We waited a long time at Clinton, watching the warm front pass to our N and gradually deepening Cu in the warm sector. With little of note happening along the warm front or its intersection with the dryline, we took a look at a short-lived Cb that erupted not far away, S of I-40 and W of Cordell. Disturbingly skinny, the updraft seemed to suffer from too much dry entrainment, and left behind an orphan anvil. We only messed with this briefly before hastening back up to the warm front to await any chance of diurnal initiation.
We passed the warm front near Leedey and sat at an overlook near Camargo, one apparently prized by the research community for its utility as well! Shortly afterward, a V.O.R.T.EX.-2 radar truck appeared, their occupants wishing to use our parking space to set up surveillance for the nascent storms bubbling along the front to our W. We were pleased to oblige, and I had some enjoyable conversation with a few of its occupants from NSSL (Kim Elmore driving, Conrad Zeigler and Gabe Garfield onboard).

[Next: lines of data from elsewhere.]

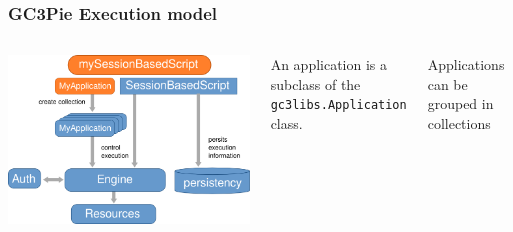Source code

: \documentclass[english,serif,mathserif,xcolor=pdftex,dvipsnames,table]{beamer}
\begin{document}
\begin{frame}
  \frametitle{GC3Pie Execution model}
  \begin{columns}
      \includegraphics[width=1\textwidth]{fig/GC3Pie_execution_model}
  \begin{block}{}
    An application is a subclass of the \texttt{gc3libs.Application}
    class. \\
  \end{block}

  \begin{block}{}
    Applications can be grouped in {\color{Blue}collections}
  \end{block}
  \end{columns}
\end{frame}
\end{document}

We had sustained, deep-convective initiation, at long last…8 o’clock magic! The more distant young anvil in the previous shot became the easternmost of a storm pair in short order, and was targeted by the field project. Meanwhile, we instead targeted the more vigorous young storm to its immediate W, blasting W on US-60 from Vici and ignoring the crappy-looking eastern storm. Even though we got on it early in its lifespan, we still were almost too late! The western storm went from barely having a radar signature to a strong mesocyclonic couplet in just a few volume scans. While going rollercoaster-like through hills W of Vici, we began to see the distant base(s) of that more distant storm, as it interacted with the vorticity-laden environment of the warm-frontal zone.

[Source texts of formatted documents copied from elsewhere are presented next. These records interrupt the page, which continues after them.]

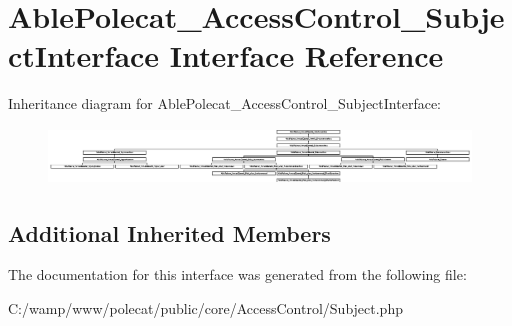 \hypertarget{interface_able_polecat___access_control___subject_interface}{}\section{Able\+Polecat\+\_\+\+Access\+Control\+\_\+\+Subject\+Interface Interface Reference}
\label{interface_able_polecat___access_control___subject_interface}
Inheritance diagram for Able\+Polecat\+\_\+\+Access\+Control\+\_\+\+Subject\+Interface\+:\begin{figure}[H]
\begin{center}
\leavevmode
\includegraphics[height=1.498829cm]{interface_able_polecat___access_control___subject_interface}
\end{center}
\end{figure}
\subsection*{Additional Inherited Members}


The documentation for this interface was generated from the following file\+:\begin{DoxyCompactItemize}
\item 
C\+:/wamp/www/polecat/public/core/\+Access\+Control/Subject.\+php\end{DoxyCompactItemize}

The more distant of its two main bases — already deeply occluded, suddenly spawned a brief, fuzzy, but obvious condensation funnel that fleetingly made ground contact off to our distant WNW. The tornado was at 2025 CDT in SW Woodward County, N of Harmon. We were driving westward in a remote, somewhat hilly area with no AT&T service, about 7-8 miles W of Vici (pronounced Vy-sigh) at the time, and the tornado was gone before we could find a place to pull over and shoot, so…no photos. However, scanning StormTrack, I found one photo of it from C.D. Collura…
http://www.sky-chaser.com/image/mwcl2010/m11tor3.jpg
…which definitely was our tornado.
I did call it to the WFO in a few minutes later when we were in a window of some cell coverage. Unfortunately I had trouble giving a specific tornado location because my road atlas was falling apart in my hands as I was trying to call and while we were driving, with pages falling everywhere! By then of course the storm had cycled another (non-tornadic) occlusion, and had a cold, fuzzy, increasingly elevated look (also mentioned on the phone). That “cheeznado” was the storm’s first, last and only hurrah in that regard — truly, a needle in the haystack that shockingly few of the numerous storm observers chasers in the area appear to have witnessed. It would have been easy to miss. By the time we found a safe and closer pull-off, the old occlusion was decaying further (left, in this photo, looking NW-N), while the new mesocyclone (at right) never could tighten up enough, and had a colder, more stable appearance.
By the time we got back E to Vici and N again toward Woodward, we began to see some great structure in fading twilight, but most of the colors that other chasers (who had been farther E) photographed so well were about gone. We ate a late Arby’s dinner in Woodward with two Environment Canada meteorologists (Neil Taylor and Dave Sills) and Matt Crowther, then headed back on the long drive home.